What would be advised in the following situation if one wanted to follow chaos engineering principles:
- there's a service that needs config data from a DB on another node to initialize itself to become useful - should the service die if it doesn't have connection to the DB on startup (so that the error propagates), or should it start and perform retry indefinitely until DB connection is set? Until that happens it sends back error code to its consumers.
- there's a service that needs config data from a DB on another node to initialize itself to become useful - should the service die if it doesn't have connection to the DB on startup (so that the error propagates), or should it start and perform retry indefinitely until DB connection is set? Until that happens it sends back error code to its consumers.

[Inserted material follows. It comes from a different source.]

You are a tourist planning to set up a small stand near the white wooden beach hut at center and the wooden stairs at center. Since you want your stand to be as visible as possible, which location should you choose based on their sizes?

I don't think what to do during the failure case is part of chaos engineering.
identifying that it needs to do something, and whether it does it or not is part of chaos engineering. eg by turning off the DB for a bit and seeing what it does
identifying that it needs to do something, and whether it does it or not is part of chaos engineering. eg by turning off the DB for a bit and seeing what it does
Basically it randomly kills prod nodes and forces engineers to consider this when designing their services. This is one of those "so stupid it's genius" ideas, kinda like mailing DVDs rather than having people to go to a movie store.
Other useful materials:
- Chaos Monkey Guide for Engineers https://www.gremlin.com/chaos-monkey/
- Recent HN discussion on Resilience Engineering: Where do I start? https://news.ycombinator.com/item?id=19898645
- Chaos Monkey Guide for Engineers https://www.gremlin.com/chaos-monkey/
- Recent HN discussion on Resilience Engineering: Where do I start? https://news.ycombinator.com/item?id=19898645
Funnily enough it also improved our latencies a lot (which I guess is mostly due to memory leaks et al.)